Head coach John Carver admitted he was "embarrassed" by Newcastle's capitulation at Sunderland after seeing his side slip to a fifth successive derby defeat.
Jermain Defoe's stunning strike was enough to secure a 1-0 victory for the Black Cats, who eased their relegation fears with just a third Premier League win of the season at the Stadium of Light.
The Magpies were desperately poor before the break and only marginally better after it to leave Geordie Carver red-faced.
He said: "I am sitting here - do you think I'm embarrassed? I am absolutely embarrassed, yes I am. I am embarrassed to be part of it, yes, but I am a part of it and I have to deal with it.
"In the first half, we were dreadful. I said before the game that no side of mine would be criticised for not closing people down, not working hard enough and I think I was wrong.

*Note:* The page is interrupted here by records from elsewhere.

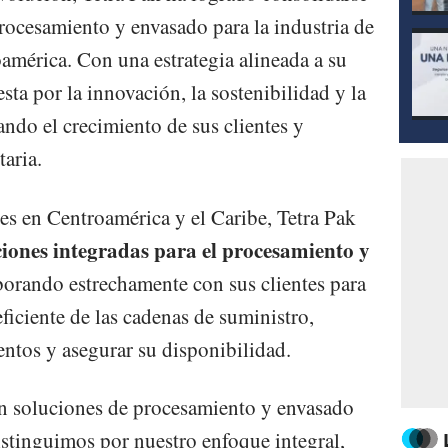
rocesamiento y envasado para la industria de
américa. Con una estrategia alineada a su
ta por la innovación, la sostenibilidad y la
ndo el crecimiento de sus clientes y
taria.
s en Centroamérica y el Caribe, Tetra Pak
ciones integradas para el procesamiento y
borando estrechamente con sus clientes para
ficiente de las cadenas de suministro,
entos y asegurar su disponibilidad.
en soluciones de procesamiento y envasado
istinguimos por nuestro enfoque integral,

"We were second-best in every department, certainly the midfield areas and the front three.
"But what I will say is with a makeshift back four, they stuck by their guns, along with the goalkeeper, and actually kept us in the game because without those guys, we would have been in big trouble.
"If we'd have got to half-time at 0-0, I actually would have been doing somersaults in the dressing room. That's how poor we were."
Defoe's superb volley in first-half stoppage time won the day for the Black Cats, who remained outside the relegation zone only by virtue of goal difference after Burnley's goalless draw with Tottenham earlier in the day.
Defoe blasted the ball past stranded keeper Tim Krul after Steven Fletcher had headed down keeper Costel Pantilimon's long free-kick, but while Dick Advocaat's men enjoyed the better of the game throughout, they were unable to extend their lead.
They had to endure a tense conclusion during which Newcastle striker Ayoze Perez volleyed over from close range.
Advocaat was delighted with his team's effort and the quality they produced just when they needed it most, and was particularly pleased with the way Defoe and fellow frontmen Fletcher and Connor Wickham responded to his pre-match instructions.
The Dutchman said: "Before the game, I said something to our Scottish friend (Fletcher): 'It's time to do something now. You can do it for Scotland, but you have to do it here as well'.
"And then Defoe came and I said, 'Do I have to say something to you or not?', and he said, 'No, I know what I have to do'.
"It's a great boost for everybody. If you see them in the dressing room, they can't walk any more, they are so tired. If you see our three front players, the way they worked, it was something special."